-- EXERCISE INSTRUCTIONS --
Look below for lines that hold the string "down" and copy each one.

-- RECORDED INFORMATION --
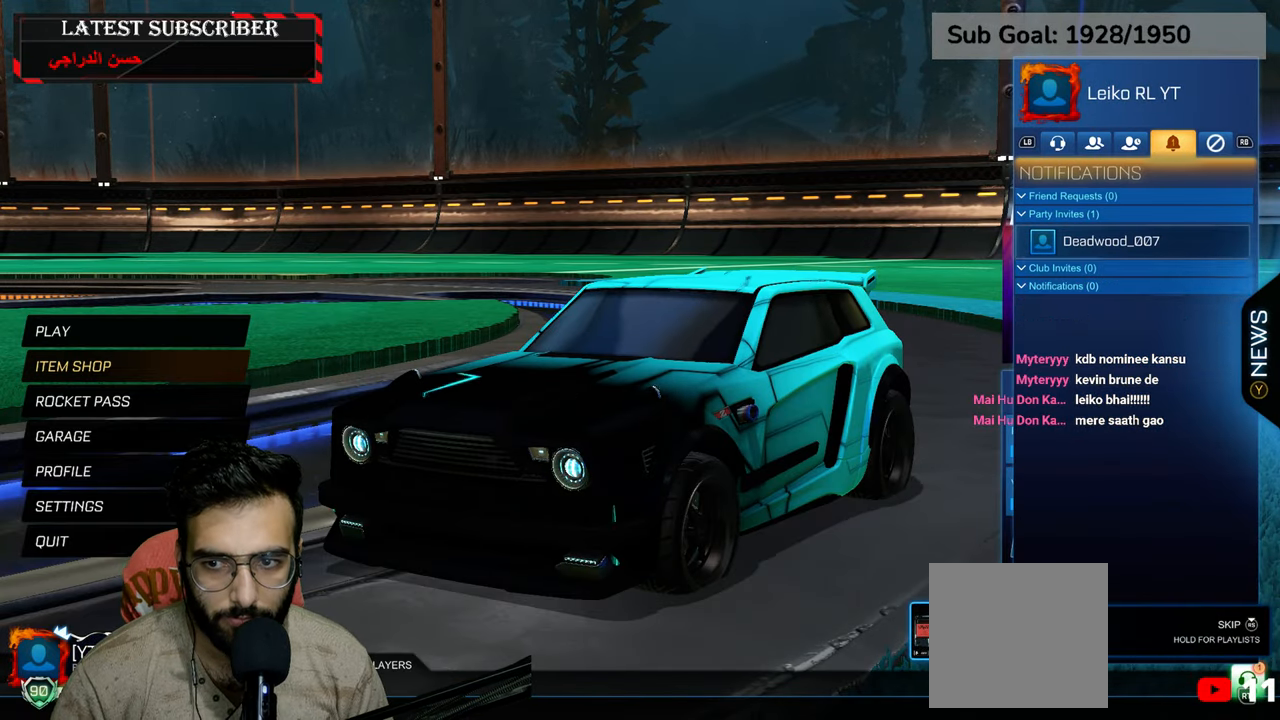
{"dt_ms": 500, "buttons": [], "left_stick": "center", "right_stick": "center", "events": [[100, "A", "down"], [200, "A", "up"], [234, "left_stick", "down"], [367, "A", "down"], [384, "left_stick", "center"], [500, "A", "up"]]}
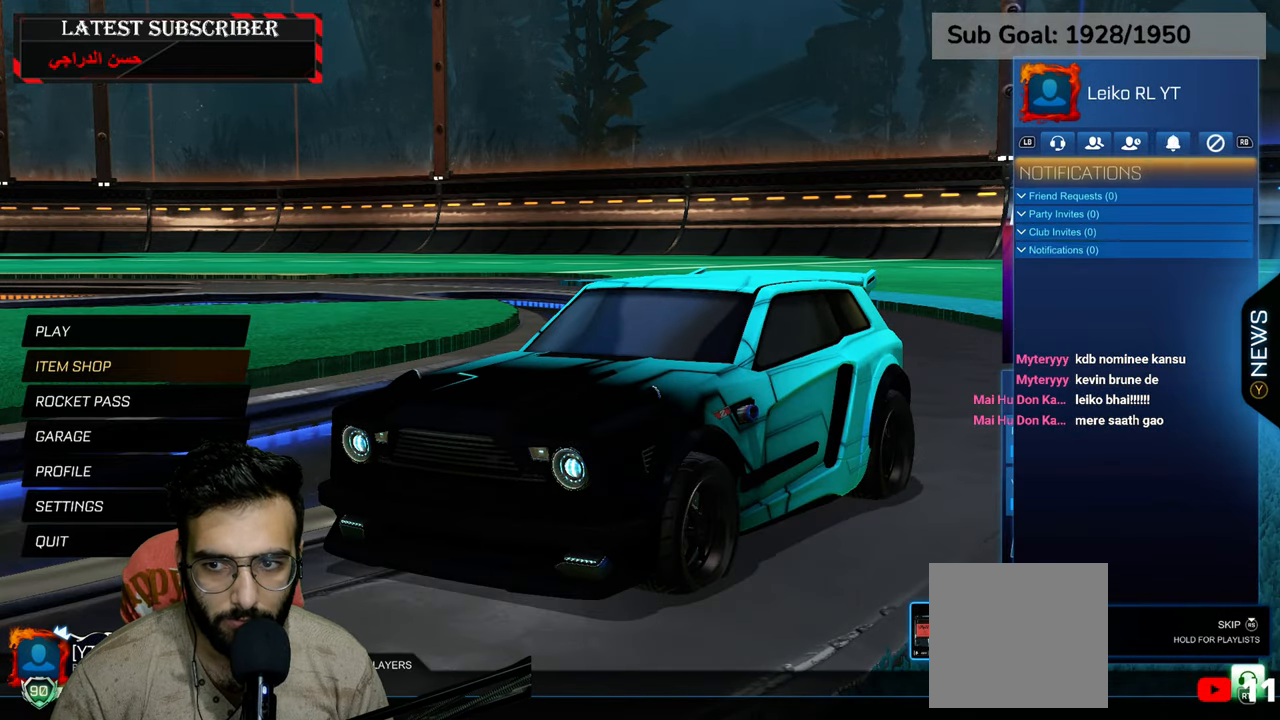
{"dt_ms": 500, "buttons": ["L1"], "left_stick": "center", "right_stick": "center", "events": [[217, "L1", "down"], [367, "L1", "up"], [484, "L1", "down"]]}
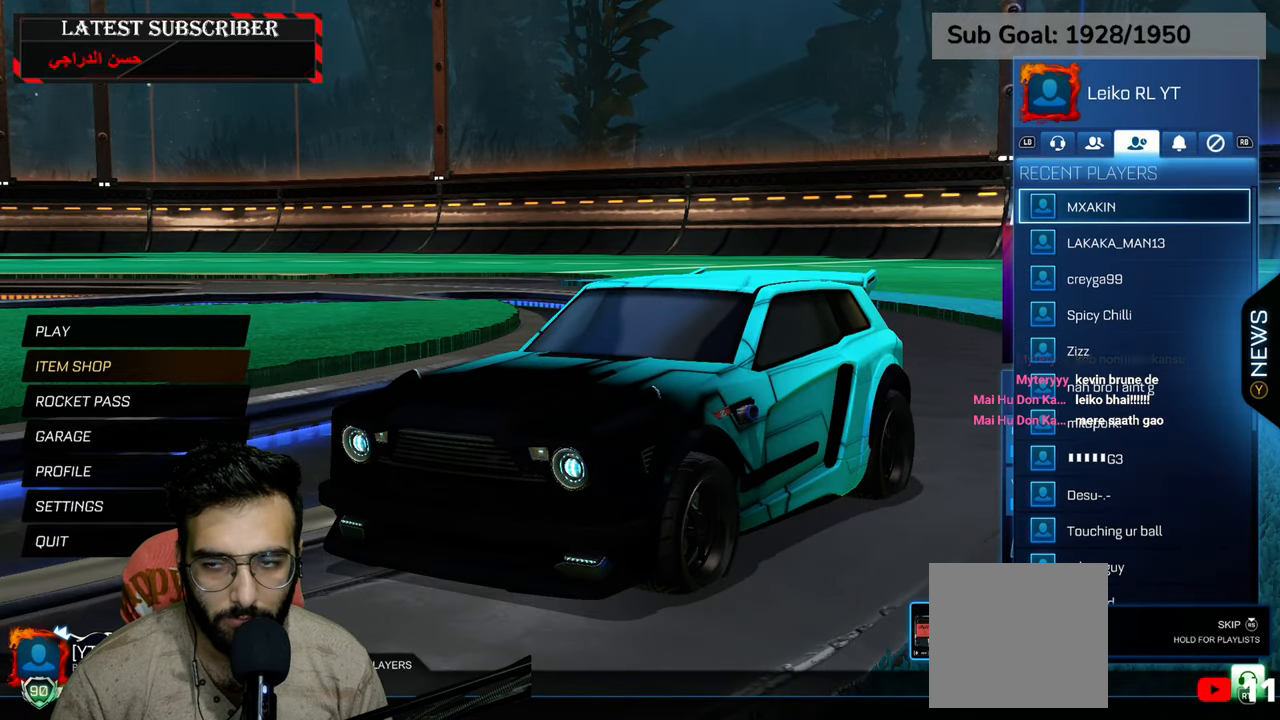
{"dt_ms": 500, "buttons": [], "left_stick": "center", "right_stick": "center", "events": [[117, "L1", "up"]]}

-- COMPLETED TASK --
{"dt_ms": 500, "buttons": [], "left_stick": "center", "right_stick": "center", "events": [[100, "A", "down"], [200, "A", "up"], [234, "left_stick", "down"], [367, "A", "down"], [384, "left_stick", "center"], [500, "A", "up"]]}
{"dt_ms": 500, "buttons": ["L1"], "left_stick": "center", "right_stick": "center", "events": [[217, "L1", "down"], [367, "L1", "up"], [484, "L1", "down"]]}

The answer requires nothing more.